The personal and professional: A Wednesday night at Lyceum dinner

Catherine Debenham

Lyceum dinner is a three-course meal served at the Faculty House several times per year. (Photo courtesy of the Office of Communications.)

“We’re all people,” Sam Drescher ’26 said, reflecting on his first Lyceum dinner last Wednesday. “It was nice to get to know my professor as a real person.”

Every month, 60 to 90 students sign up in groups on a first-come, first-served basis to take their professors “out to dinner” or, at least, to a three-course meal at the Faculty House. September marked the revival of the beloved program, which is organized by the Office of Campus Life and Dining Services, after a two-year hiatus due to the COVID-19 pandemic. 

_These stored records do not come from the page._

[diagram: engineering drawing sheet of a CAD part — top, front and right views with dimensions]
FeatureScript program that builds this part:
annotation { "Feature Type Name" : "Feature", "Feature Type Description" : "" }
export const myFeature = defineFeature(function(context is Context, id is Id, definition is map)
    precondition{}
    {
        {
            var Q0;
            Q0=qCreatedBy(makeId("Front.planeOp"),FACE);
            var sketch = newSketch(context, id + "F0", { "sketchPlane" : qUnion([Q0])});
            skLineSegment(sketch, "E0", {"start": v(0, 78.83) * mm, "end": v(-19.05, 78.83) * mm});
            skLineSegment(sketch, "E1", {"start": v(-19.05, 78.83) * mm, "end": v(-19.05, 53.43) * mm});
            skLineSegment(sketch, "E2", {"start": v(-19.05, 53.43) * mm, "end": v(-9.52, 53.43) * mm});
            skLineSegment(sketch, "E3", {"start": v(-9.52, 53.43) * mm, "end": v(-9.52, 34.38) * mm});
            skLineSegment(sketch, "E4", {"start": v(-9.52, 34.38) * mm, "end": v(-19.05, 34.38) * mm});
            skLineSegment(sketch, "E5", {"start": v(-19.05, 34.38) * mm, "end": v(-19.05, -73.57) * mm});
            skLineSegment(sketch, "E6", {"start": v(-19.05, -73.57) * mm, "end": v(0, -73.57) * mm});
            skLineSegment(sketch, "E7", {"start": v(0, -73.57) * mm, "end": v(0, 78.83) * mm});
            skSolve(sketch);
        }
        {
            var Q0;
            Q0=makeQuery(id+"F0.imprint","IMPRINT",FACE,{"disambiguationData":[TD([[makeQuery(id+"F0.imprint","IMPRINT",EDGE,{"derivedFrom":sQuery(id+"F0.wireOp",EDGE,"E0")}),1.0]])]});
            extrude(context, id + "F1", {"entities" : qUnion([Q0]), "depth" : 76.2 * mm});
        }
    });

Last week’s Lyceum dinner was the first of the spring semester. Drescher, Shayna Podhoretz ’26, and Josh Rubel ’26 decided to invite Professor of History and Chair of Asian Studies Anne Reinhardt to the event. “It was kind of exciting, because we didn’t really know her at all,” Podhoretz said.

Both Drescher and Podhoretz felt motivated to reach out to Reinhardt due to the larger size of their “Modern China, 1600-Present” lecture class, which has roughly 40 students enrolled this semester.  

Reinhardt echoed her students’ enthusiasm to connect outside of the classroom. “Although we do a lot of discussion in class, and although I do talk to students one-on-one in office hours, it is not enough time to know anything but the bare minimum about students personally,” she wrote in an email to the Record. “The dinner gives us a chance to get to know each other outside of the classroom context.”

The evening began with a cocktail hour — crudités served alongside sparkling water with lime    which Will Schnall ’25 attended with Chair and Associate Professor of Religion Jeffrey Israel. Schnall and his classmates Harry Albert ’25 and Sophie Bellwoar ’25 got to know their professor outside of their “Modern Jewish Political Theory” class by asking a series of icebreaker questions such as, “What’s the worst plane ride you’ve ever been on?” and “What’s the fanciest event you’ve ever been to?”  

Run by the Office of Campus Life and Dining Services, each event receives 60-90 student signups. (Photo courtesy of the Office of Communications.)

Though Albert, Bellwoar, and Schnall’s questions were abstract, they were equally matched by the complexity of their professor’s responses and follow-up icebreaker questions. “He said something that I was amazed by,” Schnall said. The setup was this: “The world is going to end in a month, and there’s nothing you can do to change it. What are you going to do?” 

 “The things that you’re going to do, even though they won’t help you in the future or have any relationship to your past, are the things that you think have intrinsic value,” Schnall said. Israel’s answer to his own philosophical question — imagining a world without responsibilities or concerns — was to still show up to class every single day. “I thought that was very inspiring,” Schnall added. 

The dinner, students agreed, was fantastic. Dining Services brought out baked potatoes with toppings alongside what Schnall described as “really good chicken with a marinade glaze.” For dessert, the students and professors enjoyed apple crisp with whipped cream.

“I had to watch my manners,” Drescher said. “Tiny fork, no elbows on the table — stuff that no one’s paying attention to at Driscoll.”

For the students in attendance, the dinner provided an opportunity to hear more about their professors’ personal lives — and for the professors to do the same with students. 

“I feel like it’s hard to learn about the 95 percent of student life that happens outside of my classroom,” Reinhardt wrote. “I enjoyed hearing about it from them, as well as seeing their friendships in action.”

Drescher, Podhoretz, and Schnall all expressed an increased level of comfort and confidence in their respective classes following the dinner. “[My large history lecture] feels a little bit smaller [and] more intimate,” Drescher said. 

For Podhoretz, taking the initiative to go to office hours now seems less daunting. “It won’t be awkward,” she said. “I know [Reinhardt] in a different context.” 

“I feel more comfortable being wrong in the class, in that I feel like I know [Israel] better, and he knows me,” Schnall said.

The Lyceum dinner also provided a break from the mundanities of college-dining-hall life. “It’s a Wednesday night, but I’m getting dressed up,” Podhoretz said. 

Ultimately, last week’s Lyceum event offered a unique opportunity for students and professors to connect in a meaningful way. “I think it is harder for both sides to initiate those kinds of conversations without an event like this,” Reinhardt wrote.